While the various newspaper and TV' news programs continue to point out that the "insurgents" are increasing their attacks or that their gaining strength, Christopher Hitchens has offered his beef with these news outlets calling the horrific actor "insurgents." Hitchens notes in this article over at Slate that the people initiating and carrying out these missions of death are not some type of grassroots revolutionaries but are actual Ba'athist, Bin Ladenists and jihadists (Aside from Ba'athist, the other two are from other nations). As long as the press continues to peg these people as insurgents they will basically undermine the government of Iraq and do a disservice to the prideful and brave people of Iraq who face death everyday while trying to form a democracy.
If you can't find time to read Hitchens' wonderful piece, just read this brief sample:
A letter from Zarqawi to Bin Laden more than a year ago, intercepted by Kurdish intelligence and since then well-authenticated, spoke of Shiism as a repulsive heresy and the ignition of a Sunni-Shiite civil war as the best and easiest way to thwart the Crusader-Zionist coalition. The actions since then have precisely followed the design, but the design has been forgotten by the journal of record.
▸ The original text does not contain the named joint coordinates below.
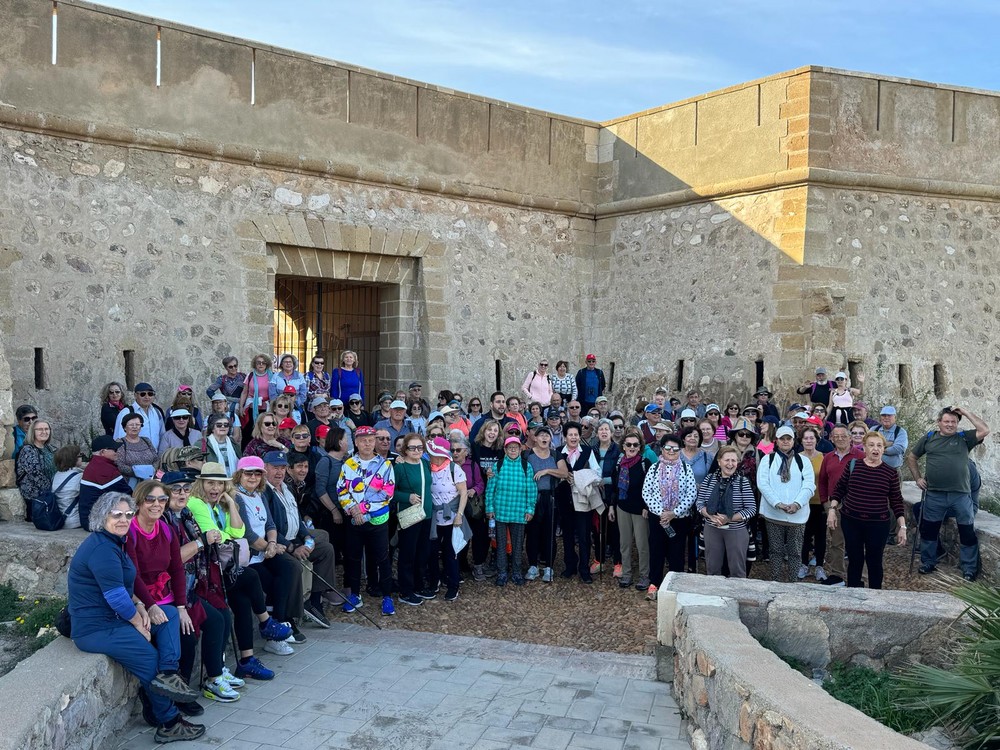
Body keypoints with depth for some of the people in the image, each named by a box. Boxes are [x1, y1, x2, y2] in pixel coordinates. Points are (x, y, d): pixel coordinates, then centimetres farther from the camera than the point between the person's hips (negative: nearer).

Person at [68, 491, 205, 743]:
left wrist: (139, 606, 2)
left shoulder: (113, 542, 11)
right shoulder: (102, 548, -22)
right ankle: (169, 723, 11)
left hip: (114, 617, 11)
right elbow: (116, 596, -24)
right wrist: (139, 623, -12)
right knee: (150, 660, -6)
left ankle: (168, 674, -15)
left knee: (170, 614, 8)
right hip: (97, 628, -11)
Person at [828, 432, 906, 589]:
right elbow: (839, 489, 5)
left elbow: (896, 501, 2)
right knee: (854, 560, 10)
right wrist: (832, 509, -3)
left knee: (874, 561, 9)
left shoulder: (891, 472, -2)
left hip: (878, 524, 0)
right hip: (851, 521, 1)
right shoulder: (853, 465, -2)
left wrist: (902, 526, 0)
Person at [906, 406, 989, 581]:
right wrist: (917, 478, 7)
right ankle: (928, 563, 27)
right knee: (928, 529, 11)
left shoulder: (964, 437, 3)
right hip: (934, 495, 1)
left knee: (967, 532, 5)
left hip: (961, 494, -1)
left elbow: (984, 431, -14)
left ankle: (969, 569, 18)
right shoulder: (929, 438, 6)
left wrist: (966, 412, -11)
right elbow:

The Bin Laden and Zarqawi organizations, and their co-thinkers in other countries, have gone to great pains to announce, on several occasions, that they will win because they love death, while their enemies are so soft and degenerate that they prefer life. Are we supposed to think that they were just boasting when they said this? Their actions demonstrate it every day, and there are burned-out school buses and clinics and hospitals to prove it, as well as mosques (the incineration of which one might think to be a better subject for Islamic protest than a possibly desecrated Quran, in a prison where every inmate is automatically issued with one.)Good ole Hitch does it again. Bravo!!!
Then we might find a little space for the small question of democracy. The Baath Party's opinion of this can be easily gauged, not just from its record in power but from the rancid prose of its founding fascist fathers. As for the Bin Ladenists, they have taken extraordinary pains to say, through the direct statements of Osama and of Zarqawi, that democracy is a vile heresy, a Greek fabrication, and a source of profanity. For the last several weeks, however, the Times has been opining every day that the latest hysterical murder campaign is a result of the time it has taken the newly elected Iraqi Assembly to come up with a representative government. The corollary of this mush-headed coverage must be that, if a more representative government were available in these terrible conditions (conditions supplied by the gangsters themselves), the homicide and sabotage would thereby decline. Is there a serious person in the known world who can be brought to believe such self-evident rubbish?